On the more serious, less obvious side of things, a general trend toward sustainable minimalism has been creeping into the arts, architecture, automobile design, literature, and apparel design for about a decade. The entire de-cluttering movement, replete with books, videos, and websites, preaches a lifestyle of using only what you need. One of the results of this social trend is tiny houses. So, it’s not all about the money or the location, location, location. Instead, the small house craze is part of a much larger trend and will likely be with us for a long time.
The one-car family trend is part of minimalism as well but in a different way. In fact, the one-car trend might eventually transform into the no car trend. An entire undercurrent of green and sustainable everything has suffused industries as diverse as automotive design, modern art, gardening, and entertainment. The one-car phenomenon began about five years ago when an influential journalist, writing in an influential magazine on a major news site, pronounced that young couples could do the planet a huge service by opting to share one car rather than own two.
The manifesto caught on, at least in certain circles, and brought us to the place we are today. Young marrieds are working on the share system, sometimes with success and sometimes not. But the effort and intention are there and the result is not a very happy one for companies that sell cars. At least in urban areas, the one-car things can work out, especially when mass transit is a backup and ride-sharing services are available.
The bottom line for this trend is that it’ll probably stick around for at least a decade but could be co-opted by the ride-share movement. It’s a fact that many urban dwellers are nowadays choosing not to own cars at all. They use mass transit, ride-sharing, bicycles, and electric mopeds to get from point A to point B.
Opting for Green Energy Savings
Experts say that one of the most transformational consumer products of the past quarter-century has been the programmable thermostat. The inexpensive little device has had a profound effect on culture, energy consumption, and family cohesion. They also save homeowners a ton of money every year on utility bills.

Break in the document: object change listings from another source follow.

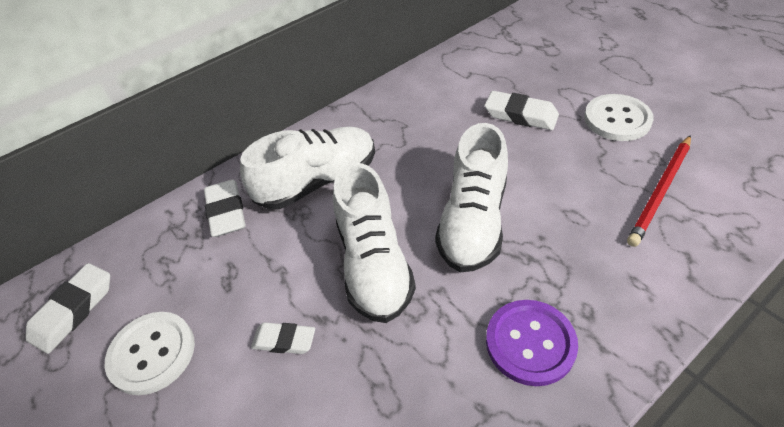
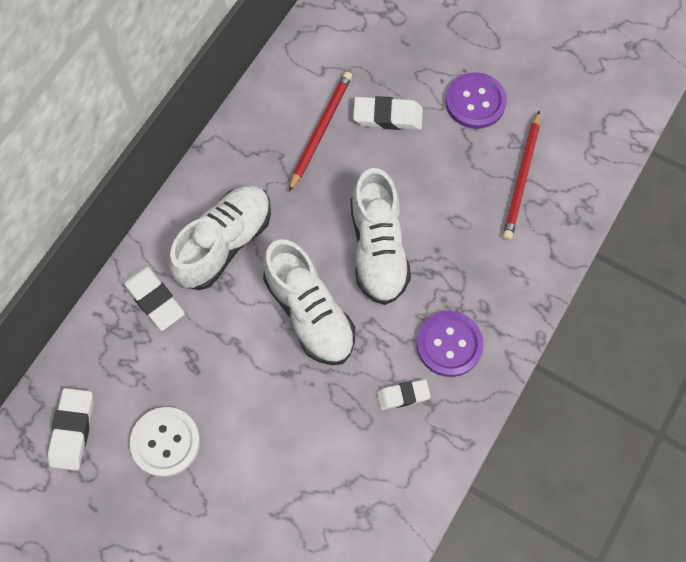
camera: 25 degrees left, 20 degrees up
white eraser [251,322,315,354] -> white eraser moved to [377,379,431,410]
white button [584,94,654,141] -> purple button [445,72,507,129]
none -> red pencil [289,72,352,192]

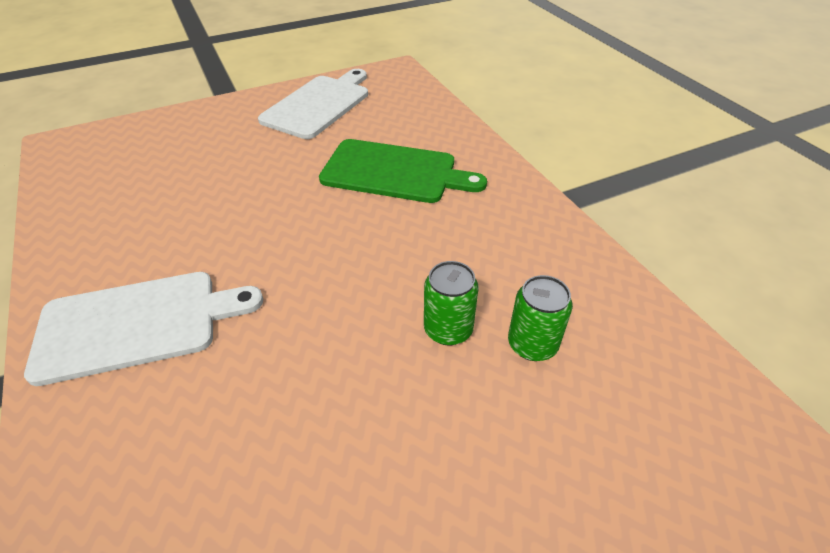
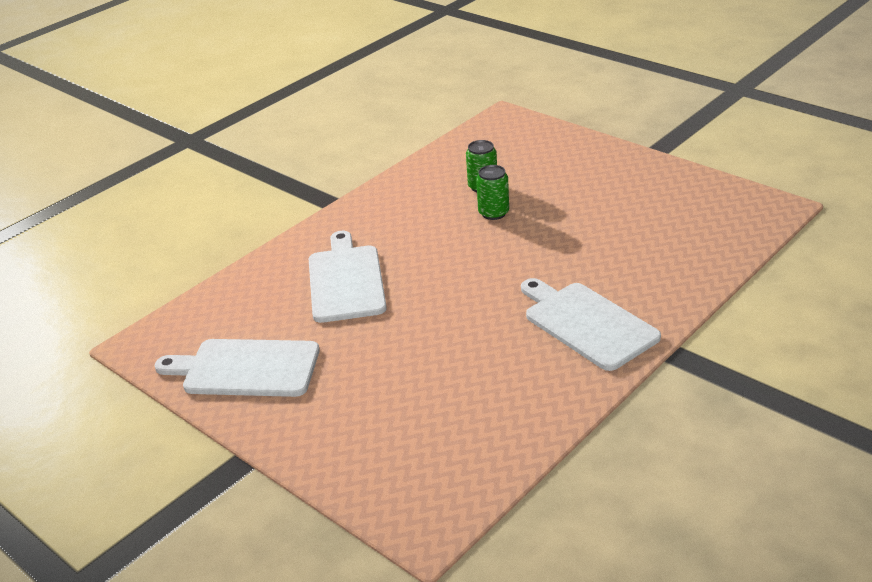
camera: 110 degrees left, 10 degrees down
green cutting board [319,139,487,203] -> white cutting board [309,231,387,323]

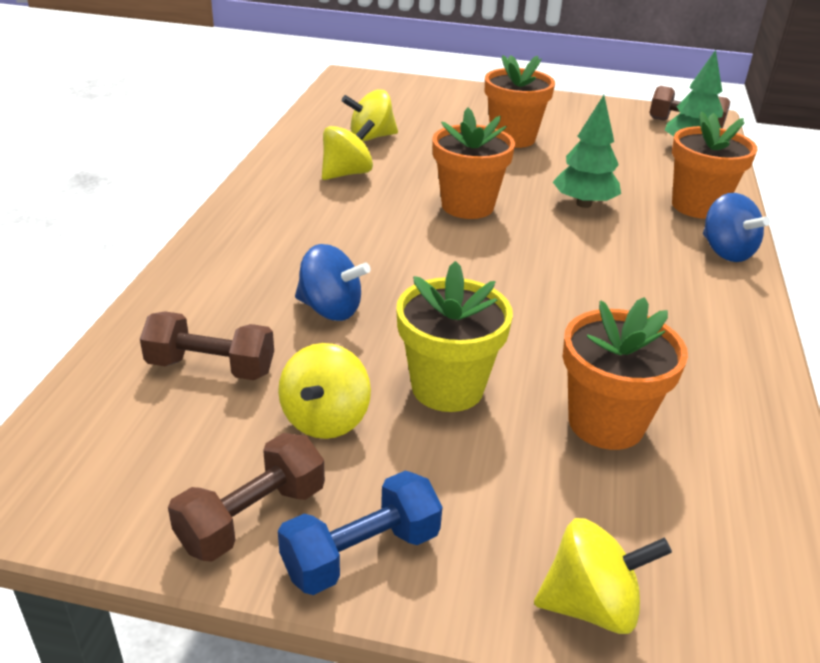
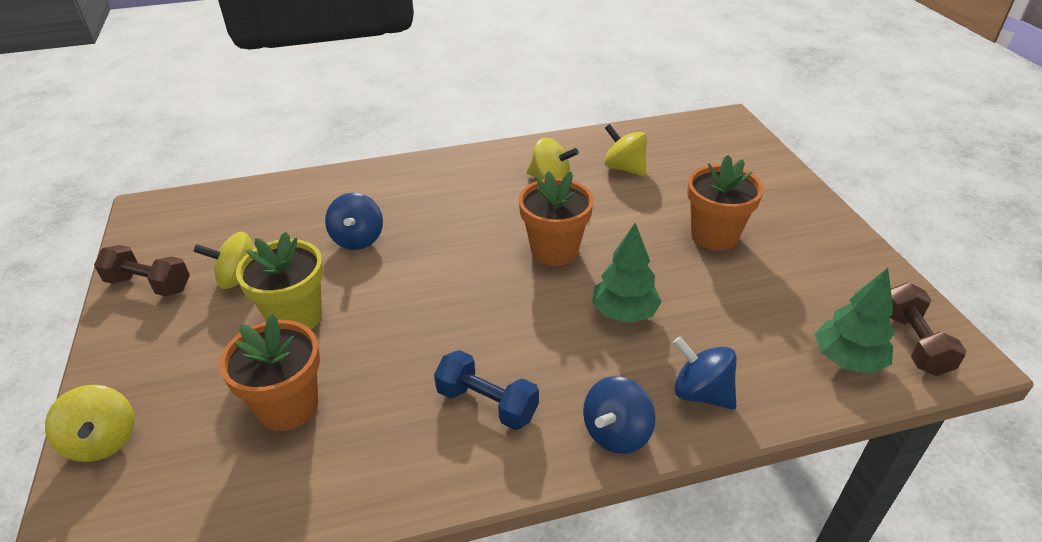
camera: 65 degrees right, 5 degrees up
brown dumbbell [140,311,274,380] -> none
blue dumbbell [278,471,442,595] -> blue dumbbell moved to [434,350,539,430]
orange flower pot [672,112,758,219] -> blue spinning top [673,337,736,410]

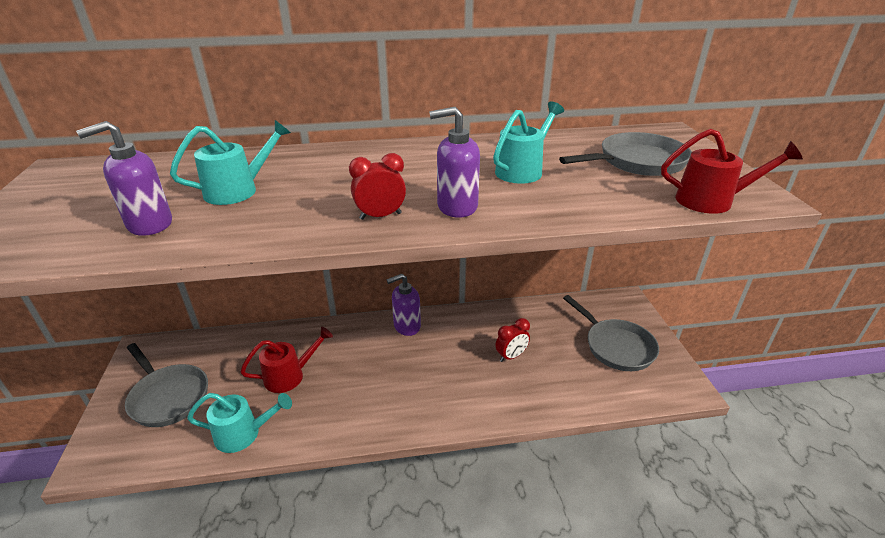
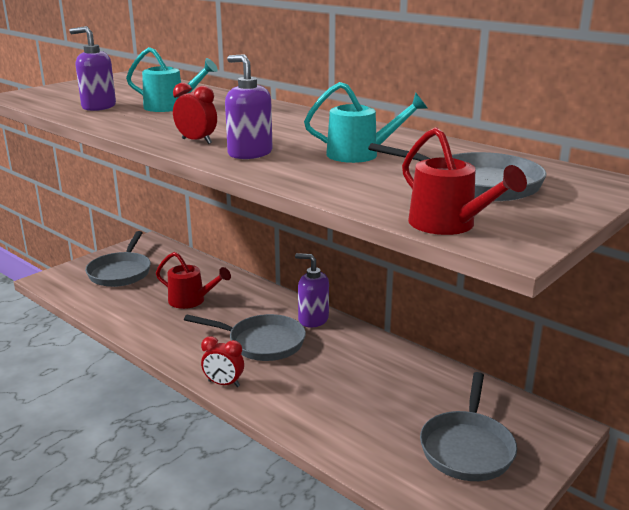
camera: 50 degrees right, 10 degrees down
turquoise watering can [187,393,292,453] -> none
red clock [495,318,530,362] -> red clock moved to [201,336,244,387]
none -> grey pan [184,314,306,361]

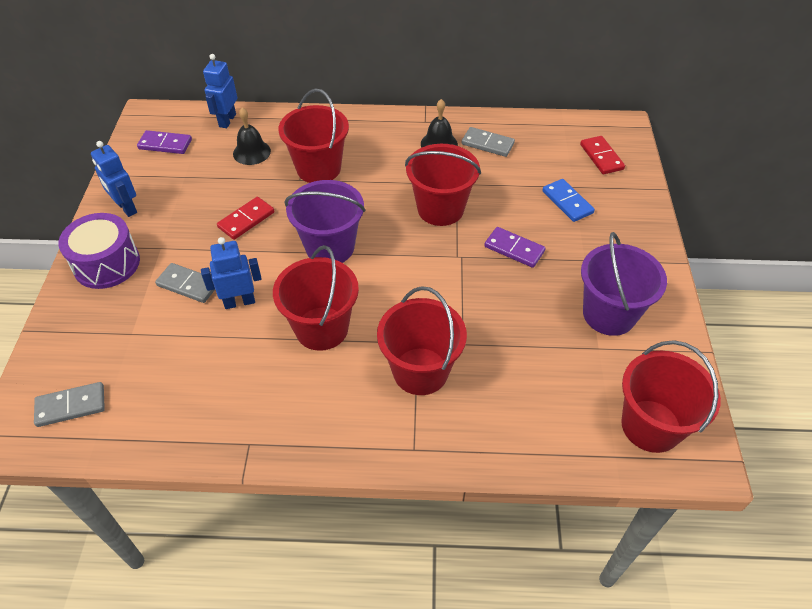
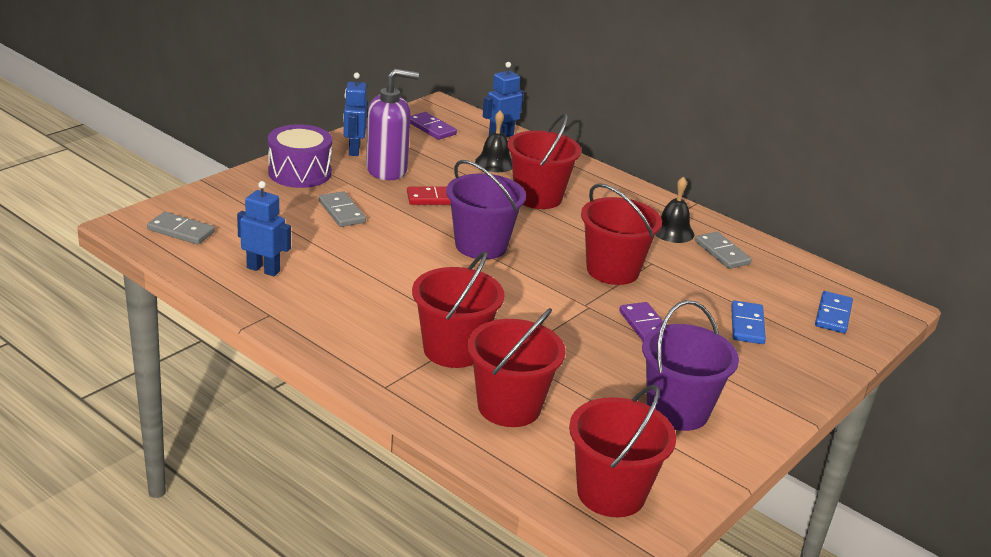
camera: 35 degrees right, 20 degrees down
blue robot [201,237,262,309] -> blue robot moved to [237,181,291,276]
red bucket [273,245,359,351] -> red bucket moved to [467,308,566,427]
red domino [580,136,625,174] -> blue domino [815,291,853,333]
none -> purple soap dispenser [366,69,419,180]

The personal finance trend related to green energy is this: the huge majority of new homeowners are opting for items like programmable thermostats, super-efficient insulation, solar panels on roofs and in backyards, hybrid cars, smart lighting systems, and similar money-saving components. How long with the green energy trend survive? This one has real legs and has the advantage of delivering serious savings to consumers, so it will probably be with us for decades to come.
Hands-On Credit Building
The Internet is a part of many personal finance trends, and the credit-building one is no exception. Since some of the credit reporting and disclosure laws were changed in 2011, and since the advent of worldwide Internet connectivity, individuals have been able to view and amend their credit reports whenever they want. Gone are the days when adults waiting patiently by the mailbox for their one free, annual credit report from each of the big three agencies.
Now, anyone can log in to one of the credit-building websites, access all their scores, see the detailed data behind every component of the numbers, and opt for quick-fix strategies to up their credit rating. It still takes between one and six months for results, but there has never been as much power in the hands of consumers as there is today. Practically anyone can find out their scores, discover why the numbers are high or low, and begin the quest to remedy high credit usage, negatives on a given report, wait for hard pulls to go away, know who has requested information, and see a listing of all their open credit accounts.